◆ Verilen Metin:
*-*-*
1986’da zamanın TC Başbakanı T.Özal ile birlikte Kıbrıs’ı ziyaret etmiş olan Türkiyenin ünlü sanayici ve iş adamlarından Ali Koçman’ın buradaki durumları gördükten sonra söyledikleri hâlâ belleklerdedir: “Türkiye’ye döner dönmez Yeniköy’de veya Büyükada’da 150 bin kişinin yaşadığı bölgelerde Cumhuriyet ilan edecek ve hükümet kuracağım.”
Cenevre toplantısı sırasında zamanın TC Dışişleri Bakanı Turan Güneş’in, aralarında Güneri Civaoğlu’nun da bulunduğu Türkiyeli gazetecilere söyledikleri ise daha anlamlıdır: “Hele biz oraya kadar ilerleyelim. Adanın yarısını alalım, oldu-bittiyi yapalım...20 yılda sökemezler bizi oradan. Ondan sonrası da Allah kerim. Birbirini tanımayan, birbirinden farklı Türk ve Rum nesilleri artık birarada kimse yaşatamaz.”(Sabah, 19 Temmuz 1994)
Uygulanan nüfus politikası gereği, kendi ülkelerinde bugün azınlık durumuna düşürülmüş olan Kıbrıslı Türkler, taksim politikasının iflas ettiğini yaşayarak görmüşlerdir. Ama ne yazık ki, tutulan ayrılıkçı yolun yanlışlığına dikkat çekenler, kendilerine “milliyetçi” adını verenler tarafından hâlâ daha “vatan haini”, “Rum işbirlikçisi” vb aşağılamalara maruz kalmaktadırlar. Kıbrıslı dergisinin 10. sayısında, bu satırların yazarı da “Rum milliyetçileriyle aynı görüşleri  savunmak”la suçlanabilmiştir. Benim her zaman açıkça savunmakta olduğum, milliyetçilerin yıllardır saygı göstermedikleri  uluslararası hukuk ve insan haklarıdır. Ne Rum, ne de Türk milliyetçisiyim. Sadece yurdunu seven bir enternasyonalistim. Türk olmanın Türkçü olmak anlamına gelmediği artık öğrenilmelidir. Ben bunu Stalinci Alternatif Yazın dergisi ile de tartıştım. (Bak. “Kıbrıslı Kimlik” başlıklı yazım,Yeni Çağ, 29.8.1994)
*-*-*
◆ Çözülecek Problemler:
1. Verilen metne göre Ali Koçman, 1986'da Kıbrıs'ı kiminle birlikte ziyaret etmiştir?
2. Verilen metnin "Cenevre toplantısı sırasında" ile "19 Temmuz 1994)" arasındaki bölümünü, bu iki ifade de dahil olmak üzere aynen çoğaltın.
Kayıtların metinle hiçbir ilgisi yoktur.
*-*-*
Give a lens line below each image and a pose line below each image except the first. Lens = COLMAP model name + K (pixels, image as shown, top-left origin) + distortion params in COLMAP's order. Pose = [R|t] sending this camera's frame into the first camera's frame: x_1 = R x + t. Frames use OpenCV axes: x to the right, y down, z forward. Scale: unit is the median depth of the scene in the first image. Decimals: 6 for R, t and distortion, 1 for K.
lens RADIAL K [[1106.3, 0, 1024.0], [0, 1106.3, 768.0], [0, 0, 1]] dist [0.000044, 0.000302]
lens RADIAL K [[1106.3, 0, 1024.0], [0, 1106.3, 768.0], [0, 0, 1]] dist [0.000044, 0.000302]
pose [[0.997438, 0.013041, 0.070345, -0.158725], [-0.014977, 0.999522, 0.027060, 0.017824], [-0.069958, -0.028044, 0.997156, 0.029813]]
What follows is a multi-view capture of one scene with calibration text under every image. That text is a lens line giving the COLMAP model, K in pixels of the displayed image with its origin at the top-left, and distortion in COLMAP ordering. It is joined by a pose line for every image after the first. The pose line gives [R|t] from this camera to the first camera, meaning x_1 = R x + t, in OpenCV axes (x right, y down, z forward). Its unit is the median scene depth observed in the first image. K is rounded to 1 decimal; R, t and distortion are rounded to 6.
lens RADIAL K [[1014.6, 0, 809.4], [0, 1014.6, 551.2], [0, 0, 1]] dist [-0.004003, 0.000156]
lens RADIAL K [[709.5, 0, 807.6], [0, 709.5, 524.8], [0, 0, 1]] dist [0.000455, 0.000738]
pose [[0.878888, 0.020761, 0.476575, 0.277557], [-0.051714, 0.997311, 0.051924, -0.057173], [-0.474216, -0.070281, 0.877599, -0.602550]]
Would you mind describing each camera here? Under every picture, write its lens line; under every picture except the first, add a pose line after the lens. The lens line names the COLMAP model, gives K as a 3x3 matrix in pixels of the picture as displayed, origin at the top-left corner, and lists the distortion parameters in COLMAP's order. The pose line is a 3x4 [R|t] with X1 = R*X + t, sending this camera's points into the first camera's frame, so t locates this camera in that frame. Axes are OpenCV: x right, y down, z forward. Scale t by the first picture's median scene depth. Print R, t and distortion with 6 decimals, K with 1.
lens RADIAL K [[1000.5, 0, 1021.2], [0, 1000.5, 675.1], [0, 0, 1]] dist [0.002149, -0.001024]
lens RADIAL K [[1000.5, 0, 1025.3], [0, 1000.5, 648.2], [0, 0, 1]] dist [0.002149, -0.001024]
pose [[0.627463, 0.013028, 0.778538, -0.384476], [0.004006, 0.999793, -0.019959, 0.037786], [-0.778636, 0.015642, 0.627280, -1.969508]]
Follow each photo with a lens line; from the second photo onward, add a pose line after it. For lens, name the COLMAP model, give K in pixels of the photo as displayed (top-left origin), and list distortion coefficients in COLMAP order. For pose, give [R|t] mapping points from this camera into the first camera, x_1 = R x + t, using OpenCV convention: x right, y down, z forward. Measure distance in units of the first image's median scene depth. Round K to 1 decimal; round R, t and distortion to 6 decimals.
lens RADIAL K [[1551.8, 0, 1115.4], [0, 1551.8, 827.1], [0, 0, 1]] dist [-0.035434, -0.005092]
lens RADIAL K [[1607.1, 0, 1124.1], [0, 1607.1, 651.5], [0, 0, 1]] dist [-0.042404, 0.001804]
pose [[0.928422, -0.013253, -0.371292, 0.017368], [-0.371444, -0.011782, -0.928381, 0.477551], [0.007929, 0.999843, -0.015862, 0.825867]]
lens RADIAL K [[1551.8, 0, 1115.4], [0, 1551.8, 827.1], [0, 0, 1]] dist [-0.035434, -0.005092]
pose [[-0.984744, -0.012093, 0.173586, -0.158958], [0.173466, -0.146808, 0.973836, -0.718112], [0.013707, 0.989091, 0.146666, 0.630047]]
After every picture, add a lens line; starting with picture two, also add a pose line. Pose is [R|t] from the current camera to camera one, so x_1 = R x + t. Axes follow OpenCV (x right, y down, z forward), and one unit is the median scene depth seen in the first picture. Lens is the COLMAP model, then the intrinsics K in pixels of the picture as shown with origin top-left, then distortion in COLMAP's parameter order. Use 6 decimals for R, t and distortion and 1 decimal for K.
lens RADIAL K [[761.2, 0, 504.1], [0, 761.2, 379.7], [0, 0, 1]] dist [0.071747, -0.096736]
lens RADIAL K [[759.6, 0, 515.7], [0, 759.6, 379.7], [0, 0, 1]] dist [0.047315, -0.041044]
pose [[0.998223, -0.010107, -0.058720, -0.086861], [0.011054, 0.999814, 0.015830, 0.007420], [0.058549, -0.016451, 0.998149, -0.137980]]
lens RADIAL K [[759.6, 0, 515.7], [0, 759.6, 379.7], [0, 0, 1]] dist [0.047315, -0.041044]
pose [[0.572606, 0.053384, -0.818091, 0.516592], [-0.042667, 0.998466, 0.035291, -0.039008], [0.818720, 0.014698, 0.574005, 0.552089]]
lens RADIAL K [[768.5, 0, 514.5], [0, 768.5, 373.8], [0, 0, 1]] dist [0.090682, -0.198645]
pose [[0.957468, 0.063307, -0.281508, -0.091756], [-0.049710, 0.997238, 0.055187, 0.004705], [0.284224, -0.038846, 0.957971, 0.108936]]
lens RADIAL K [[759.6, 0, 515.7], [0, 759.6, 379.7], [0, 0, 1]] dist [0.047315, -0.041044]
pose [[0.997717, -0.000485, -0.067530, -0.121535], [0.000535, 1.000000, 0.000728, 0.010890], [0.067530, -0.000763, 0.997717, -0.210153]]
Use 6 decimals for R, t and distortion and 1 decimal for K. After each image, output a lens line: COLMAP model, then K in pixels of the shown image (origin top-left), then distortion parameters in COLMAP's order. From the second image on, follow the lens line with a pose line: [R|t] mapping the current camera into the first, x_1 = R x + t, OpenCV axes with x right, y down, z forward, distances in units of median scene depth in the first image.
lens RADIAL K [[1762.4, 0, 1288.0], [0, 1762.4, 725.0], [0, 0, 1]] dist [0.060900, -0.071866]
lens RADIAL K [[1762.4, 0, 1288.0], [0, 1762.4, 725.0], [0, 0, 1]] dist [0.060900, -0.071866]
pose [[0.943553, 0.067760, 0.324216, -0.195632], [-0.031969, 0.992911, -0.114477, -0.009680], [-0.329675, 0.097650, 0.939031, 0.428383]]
*-*-*
◆ Çözümler:
1. Zamanın TC Başbakanı T.Özal ile birlikte.

2.
Cenevre toplantısı sırasında zamanın TC Dışişleri Bakanı Turan Güneş’in, aralarında Güneri Civaoğlu’nun da bulunduğu Türkiyeli gazetecilere söyledikleri ise daha anlamlıdır: “Hele biz oraya kadar ilerleyelim. Adanın yarısını alalım, oldu-bittiyi yapalım...20 yılda sökemezler bizi oradan. Ondan sonrası da Allah kerim. Birbirini tanımayan, birbirinden farklı Türk ve Rum nesilleri artık birarada kimse yaşatamaz.”(Sabah, 19 Temmuz 1994)